Your output should consist solely of the lines from the one with "board powers, the" through the end of the records, reproduced exactly, both ends included.

Top of Input data

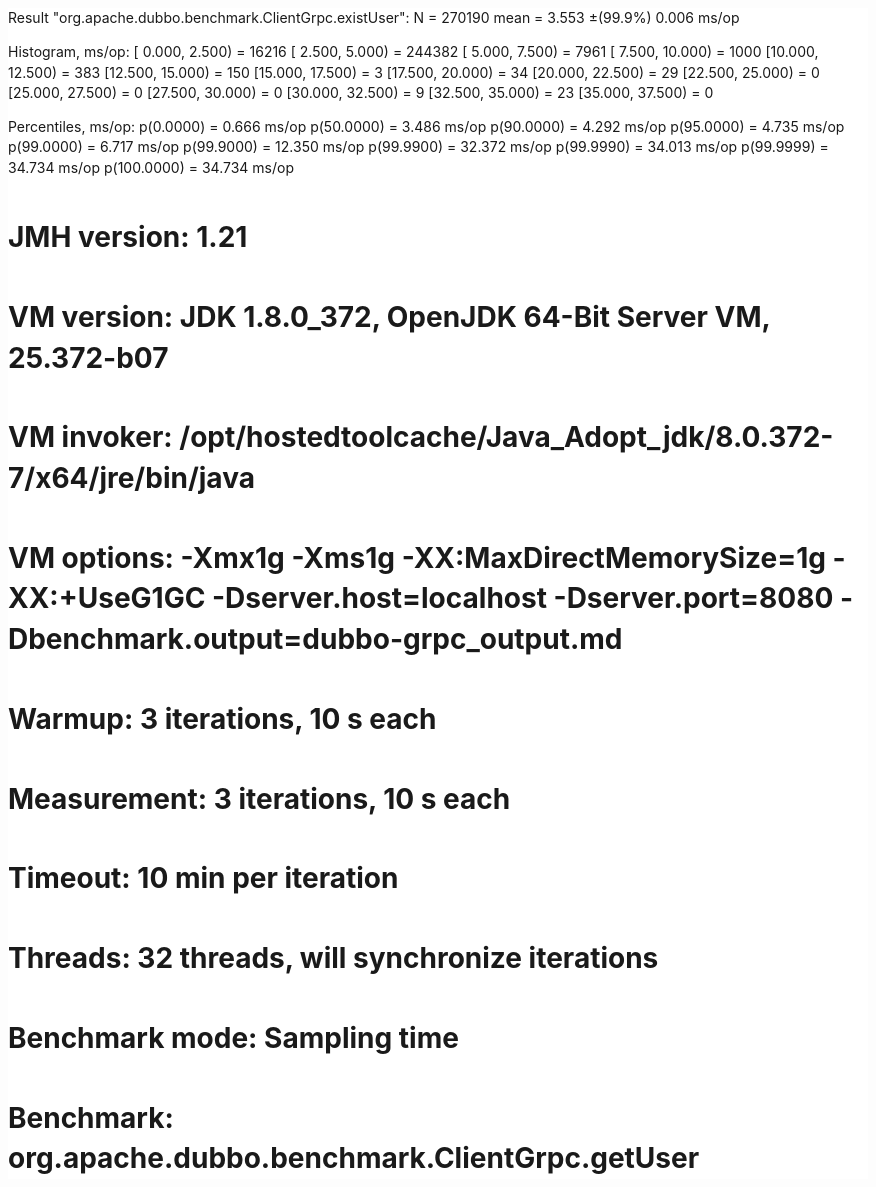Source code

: 

Result "org.apache.dubbo.benchmark.ClientGrpc.existUser":
  N = 270190
  mean =      3.553 ±(99.9%) 0.006 ms/op

  Histogram, ms/op:
    [ 0.000,  2.500) = 16216 
    [ 2.500,  5.000) = 244382 
    [ 5.000,  7.500) = 7961 
    [ 7.500, 10.000) = 1000 
    [10.000, 12.500) = 383 
    [12.500, 15.000) = 150 
    [15.000, 17.500) = 3 
    [17.500, 20.000) = 34 
    [20.000, 22.500) = 29 
    [22.500, 25.000) = 0 
    [25.000, 27.500) = 0 
    [27.500, 30.000) = 0 
    [30.000, 32.500) = 9 
    [32.500, 35.000) = 23 
    [35.000, 37.500) = 0 

  Percentiles, ms/op:
      p(0.0000) =      0.666 ms/op
     p(50.0000) =      3.486 ms/op
     p(90.0000) =      4.292 ms/op
     p(95.0000) =      4.735 ms/op
     p(99.0000) =      6.717 ms/op
     p(99.9000) =     12.350 ms/op
     p(99.9900) =     32.372 ms/op
     p(99.9990) =     34.013 ms/op
     p(99.9999) =     34.734 ms/op
    p(100.0000) =     34.734 ms/op


# JMH version: 1.21
# VM version: JDK 1.8.0_372, OpenJDK 64-Bit Server VM, 25.372-b07
# VM invoker: /opt/hostedtoolcache/Java_Adopt_jdk/8.0.372-7/x64/jre/bin/java
# VM options: -Xmx1g -Xms1g -XX:MaxDirectMemorySize=1g -XX:+UseG1GC -Dserver.host=localhost -Dserver.port=8080 -Dbenchmark.output=dubbo-grpc_output.md
# Warmup: 3 iterations, 10 s each
# Measurement: 3 iterations, 10 s each
# Timeout: 10 min per iteration
# Threads: 32 threads, will synchronize iterations
# Benchmark mode: Sampling time
# Benchmark: org.apache.dubbo.benchmark.ClientGrpc.getUser
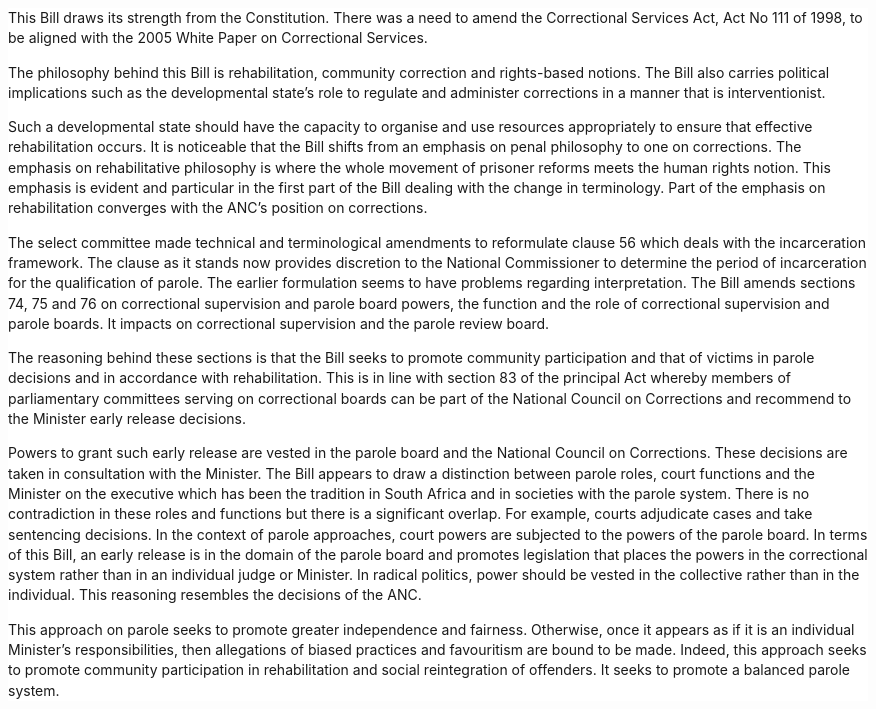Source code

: This Bill draws its strength from the Constitution. There was a need to
amend the Correctional Services Act, Act No 111 of 1998, to be aligned with
the 2005 White Paper on Correctional Services.

The philosophy behind this Bill is rehabilitation, community correction and
rights-based notions. The Bill also carries political implications such as
the developmental state’s role to regulate and administer corrections in a
manner that is interventionist.

Such a developmental state should have the capacity to organise and use
resources appropriately to ensure that effective rehabilitation occurs. It
is noticeable that the Bill shifts from an emphasis on penal philosophy to
one on corrections. The emphasis on rehabilitative philosophy is where the
whole movement of prisoner reforms meets the human rights notion. This
emphasis is evident and particular in the first part of the Bill dealing
with the change in terminology. Part of the emphasis on rehabilitation
converges with the ANC’s position on corrections.

The select committee made technical and terminological amendments to
reformulate clause 56 which deals with the incarceration framework. The
clause as it stands now provides discretion to the National Commissioner to
determine the period of incarceration for the qualification of parole. The
earlier formulation seems to have problems regarding interpretation. The
Bill amends sections 74, 75 and 76 on correctional supervision and parole
board powers, the function and the role of correctional supervision and
parole boards. It impacts on correctional supervision and the parole review
board.

The reasoning behind these sections is that the Bill seeks to promote
community participation and that of victims in parole decisions and in
accordance with rehabilitation. This is in line with section 83 of the
principal Act whereby members of parliamentary committees serving on
correctional boards can be part of the National Council on Corrections and
recommend to the Minister early release decisions.

Powers to grant such early release are vested in the parole board and the
National Council on Corrections. These decisions are taken in consultation
with the Minister. The Bill appears to draw a distinction between parole
roles, court functions and the Minister on the executive which has been the
tradition in South Africa and in societies with the parole system. There is
no contradiction in these roles and functions but there is a significant
overlap. For example, courts adjudicate cases and take sentencing
decisions. In the context of parole approaches, court powers are subjected
to the powers of the parole board. In terms of this Bill, an early release
is in the domain of the parole board and promotes legislation that places
the powers in the correctional system rather than in an individual judge or
Minister. In radical politics, power should be vested in the collective
rather than in the individual. This reasoning resembles the decisions of
the ANC.

This approach on parole seeks to promote greater independence and fairness.
Otherwise, once it appears as if it is an individual Minister’s
responsibilities, then allegations of biased practices and favouritism are
bound to be made. Indeed, this approach seeks to promote community
participation in rehabilitation and social reintegration of offenders. It
seeks to promote a balanced parole system.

Bottom of Input data

** Output of the task **
board powers, the function and the role of correctional supervision and
parole boards. It impacts on correctional supervision and the parole review
board.

The reasoning behind these sections is that the Bill seeks to promote
community participation and that of victims in parole decisions and in
accordance with rehabilitation. This is in line with section 83 of the
principal Act whereby members of parliamentary committees serving on
correctional boards can be part of the National Council on Corrections and
recommend to the Minister early release decisions.

Powers to grant such early release are vested in the parole board and the
National Council on Corrections. These decisions are taken in consultation
with the Minister. The Bill appears to draw a distinction between parole
roles, court functions and the Minister on the executive which has been the
tradition in South Africa and in societies with the parole system. There is
no contradiction in these roles and functions but there is a significant
overlap. For example, courts adjudicate cases and take sentencing
decisions. In the context of parole approaches, court powers are subjected
to the powers of the parole board. In terms of this Bill, an early release
is in the domain of the parole board and promotes legislation that places
the powers in the correctional system rather than in an individual judge or
Minister. In radical politics, power should be vested in the collective
rather than in the individual. This reasoning resembles the decisions of
the ANC.

This approach on parole seeks to promote greater independence and fairness.
Otherwise, once it appears as if it is an individual Minister’s
responsibilities, then allegations of biased practices and favouritism are
bound to be made. Indeed, this approach seeks to promote community
participation in rehabilitation and social reintegration of offenders. It
seeks to promote a balanced parole system.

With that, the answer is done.